My Internal Conversation

My daughter is starting kindergarten at a new school on wednesday insha Allah, and has an orientation on tuesday insha Allah. I had already decided during ramadan that I would wear niqab to her orientation and bus stop each day. But now that shaytan is loose and back to whispering, I’m having doubts. This is kinda what my internal back and forth sounds like….

“I’m going to wear my niqab. So what if people stare.”

“What if kids make fun of your daughter because you wear it? What if the teachers treat her badly because of your wearing it?”

“I can’t not wear it because others may not like it. In that were the case, I wouldn’t wear hijab period.”

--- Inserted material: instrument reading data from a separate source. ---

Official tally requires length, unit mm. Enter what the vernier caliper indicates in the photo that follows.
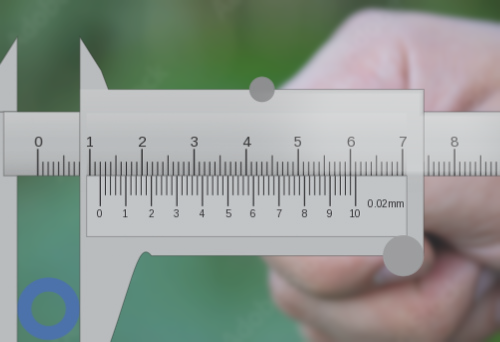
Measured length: 12.0 mm
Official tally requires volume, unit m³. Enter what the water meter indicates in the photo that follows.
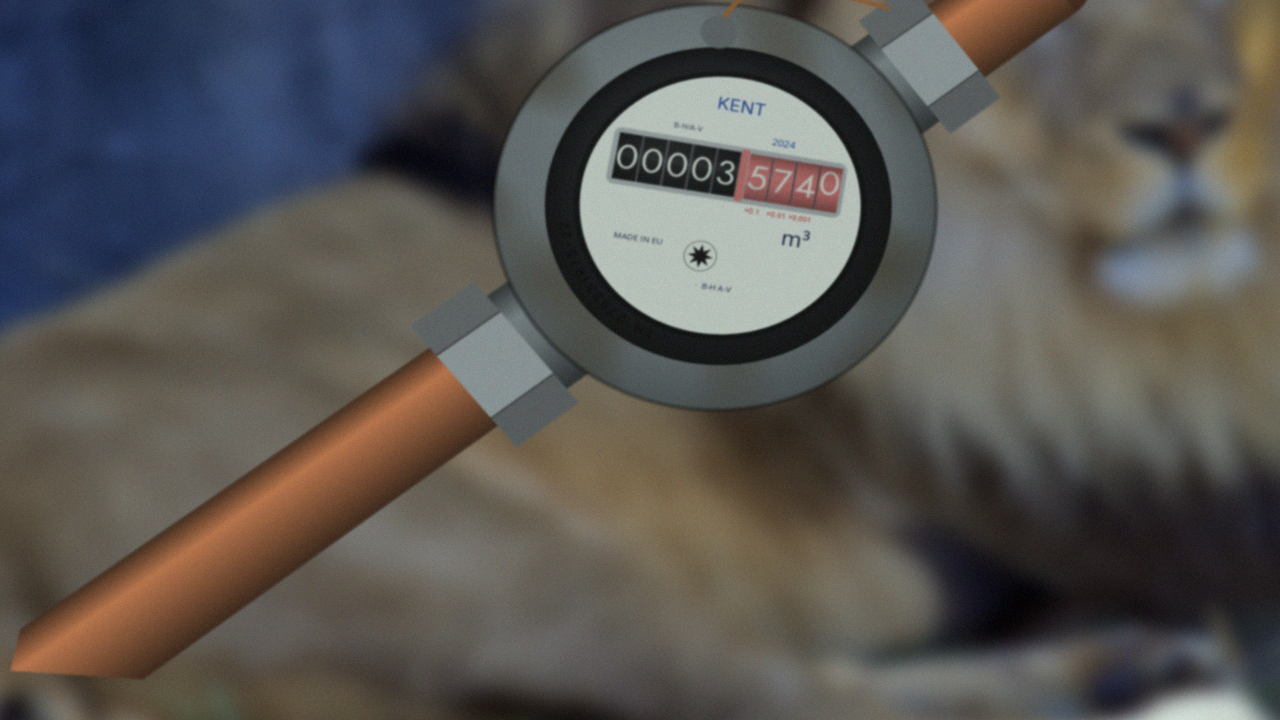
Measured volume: 3.5740 m³
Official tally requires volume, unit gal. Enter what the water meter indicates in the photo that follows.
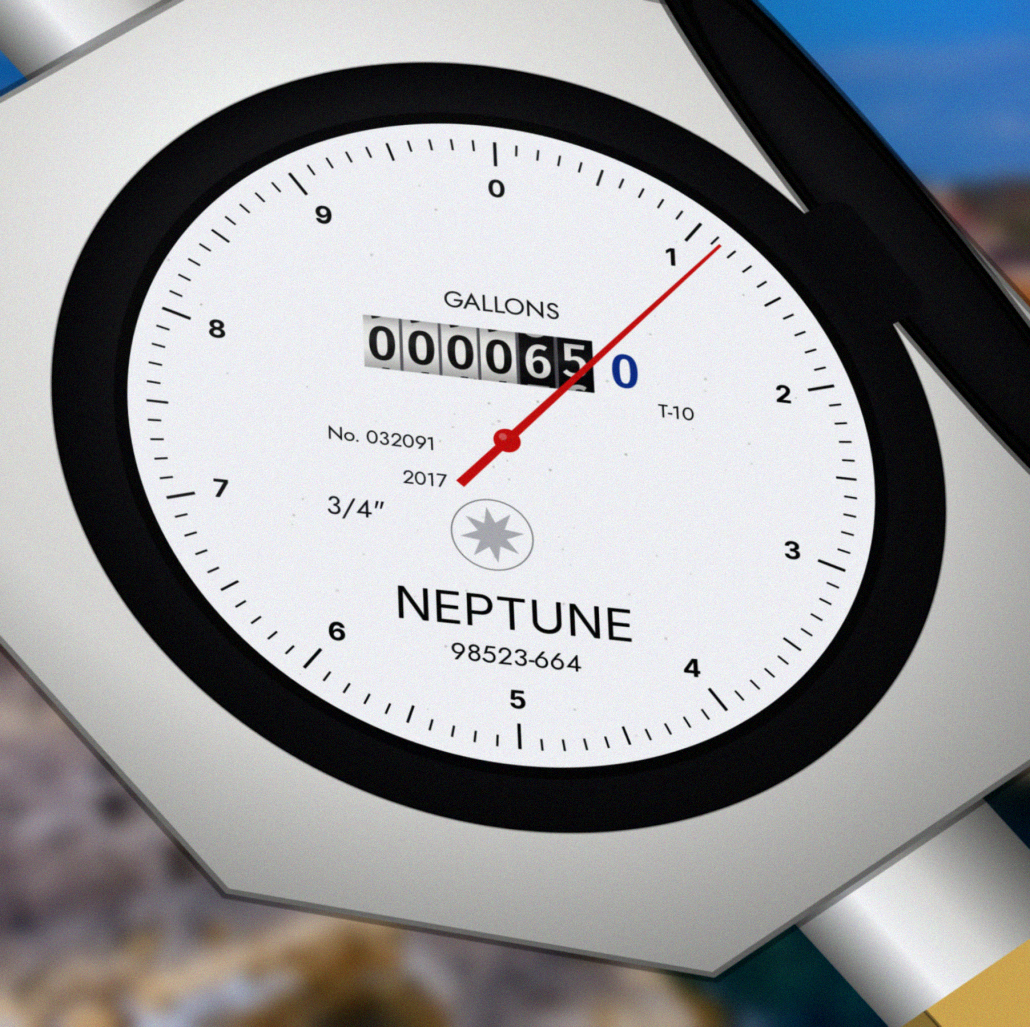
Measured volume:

“What about security? Maybe one day they’ll let a stranger take her, thinking that’s you without niqab on?”

“I have to put my trust in Allah.”

“Your husband isn’t coming with you, you’ll have no one to protect you if someone should seek to harm you.”

“Allah will protect me.”

“You know you don’t like being stared at. People will stare at you each day at her bus stop.”

“They’ll get over it after a few days.”

“You already went to her school without it on. What’s the point now?”

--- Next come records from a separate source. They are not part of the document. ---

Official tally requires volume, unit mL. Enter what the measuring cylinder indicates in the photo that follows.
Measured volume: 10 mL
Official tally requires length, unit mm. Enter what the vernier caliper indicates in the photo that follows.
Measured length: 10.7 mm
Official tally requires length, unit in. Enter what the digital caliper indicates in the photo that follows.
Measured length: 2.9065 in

“If I don’t wear it now, then when? I’ll have the same excuses next year, with any new school, when I go to the doctor, etc.”

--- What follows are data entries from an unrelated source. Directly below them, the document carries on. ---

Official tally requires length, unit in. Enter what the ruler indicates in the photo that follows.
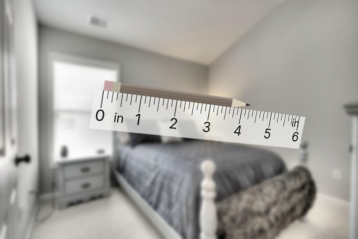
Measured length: 4.25 in
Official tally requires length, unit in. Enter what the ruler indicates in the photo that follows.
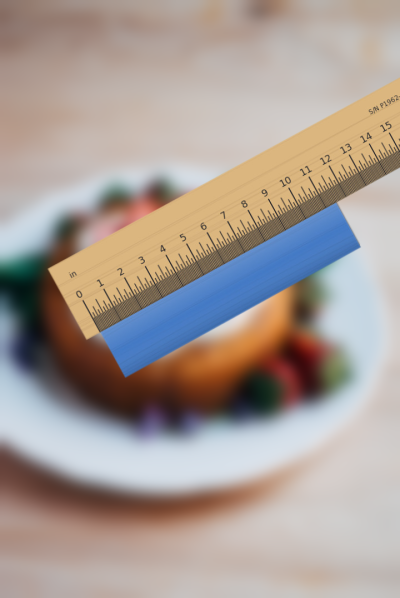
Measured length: 11.5 in
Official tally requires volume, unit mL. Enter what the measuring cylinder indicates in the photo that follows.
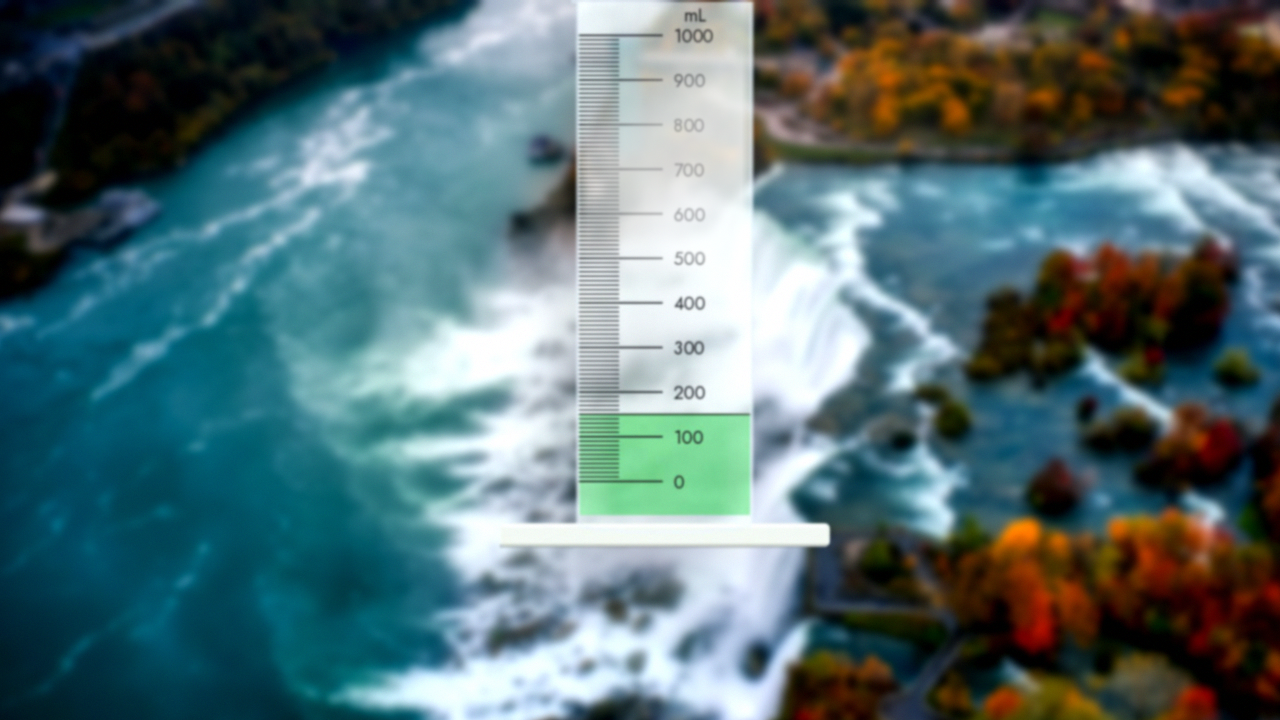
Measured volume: 150 mL
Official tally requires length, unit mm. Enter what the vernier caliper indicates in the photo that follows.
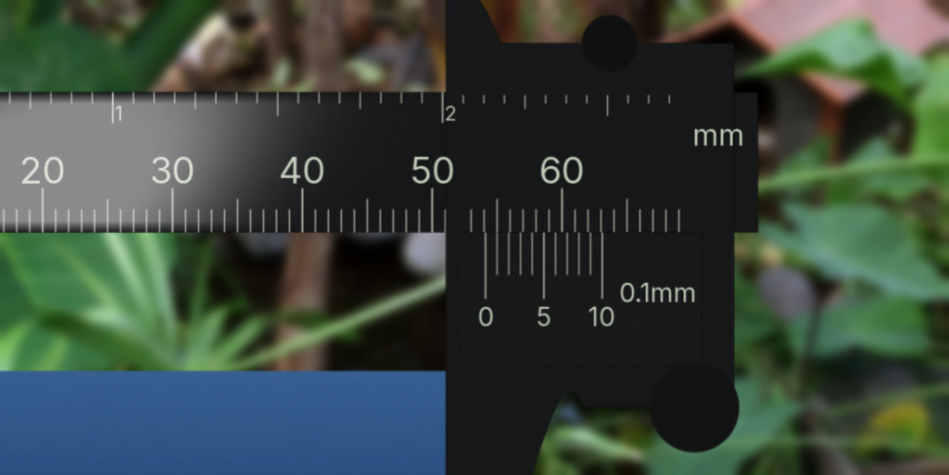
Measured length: 54.1 mm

“You’re not strong enough yet. You’ll be firmer in wearing niqab to her school next year insha Allah. Don’t over-burden yourself. You don’t wanna wear it one day and not the next.”

“How will I get strength if I keep letting others weaken my resolve? Who are they to keep me from pleasing Allah? WHY SHOULD I FEAR THOSE WHO DON’T FEAR ALLAH?”

And with this last thought I have decided that insha Allah, I will not remove my covering to please them, to avoid their stares and their comments. I will not fear them more than I fear Allah. I will put my trust in Allah and make du’a for strength and steadfastness to do that which is pleasing to Him. Make du’a for me brothers and sisters.

Insha Allah, I’ll write tomorrow about how orientation goes. Deep breath. Here we go.

Till tomorrow insha Allah, bye bye from niqabi land.